最近のメールのやりとりで感じたこと 2002/01/25

物事には多面的な見方があるわけだから、「疑い」の目線で観察することも私の選択肢の一つになっているわけで、現に福沢諭吉は「事物を疑って取捨を断ずる事」という文章を明治九年に発表し、日本人の懐疑精神の欠如を指摘し、西洋の文明は「疑」の一点から生まれたことを力説していたが、それから120年以上経た今日においても、日本人の懐疑精神の欠如は克服された様子はなく(むしろ知力崩壊に拍車?)、相も変わらず、通りいっぺんの情報発信者の目線に乗っ取った、悪く言えば「ご都合がよく、心地のよろしい」解釈以外を良しとせず、違う側面からモノを見ることすら許せないようなスクエアな人間がまだまだいるのだなと、最近のメールのやり取りで痛感。

あらかじめ自分が予想したリアクション以外の反応や意見が返ってきたことに腹を立てるぐらいなら、最初から“自分が言って欲しい言葉”だけを九官鳥のように復唱してくれるサービス精神旺盛な人間や、気の合う仲間同士と仲良くツルンで、楽しく、傷つかず、刺激の無い“ヌルい”空間で「癒される」がよろしいかと思われ、私は「言って欲しいことを言ってあげる」ほど人も良くないし、そもそも思ってもいないことを我慢して「そうだねぇ、そう思うよー」なんてご追従をしながら、相手のゴキゲン取りだけに終始することはゴメンこうむるし、そんなことを繰り返すのは、時間と労力の無駄だと思っている(それは、誰だってそうでしょう?)。
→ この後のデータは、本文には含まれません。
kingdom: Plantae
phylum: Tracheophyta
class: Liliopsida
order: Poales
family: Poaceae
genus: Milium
投げかけられた問いに対して、自分なりに考えたことを「自分の言葉」でもって返してあげることこそが、相手に対しての誠意、そしてサービスだと私は思っているのだが、その内容次第では、議論の対象から一気に「私の人間性」という関係のない土俵までに飛び越えて、「ヒネクレている」「弱い人間だ」などといった、私の人間性を云々するというフライングに走る人間も広い世の中にはまだまだいたもので、これって「教団の教え」に乗っ取っていないことを主張する人間を排除しようと躍起になる新興宗教の教徒のようなもんで、怖いよな、などと考えながら、一人、飲み。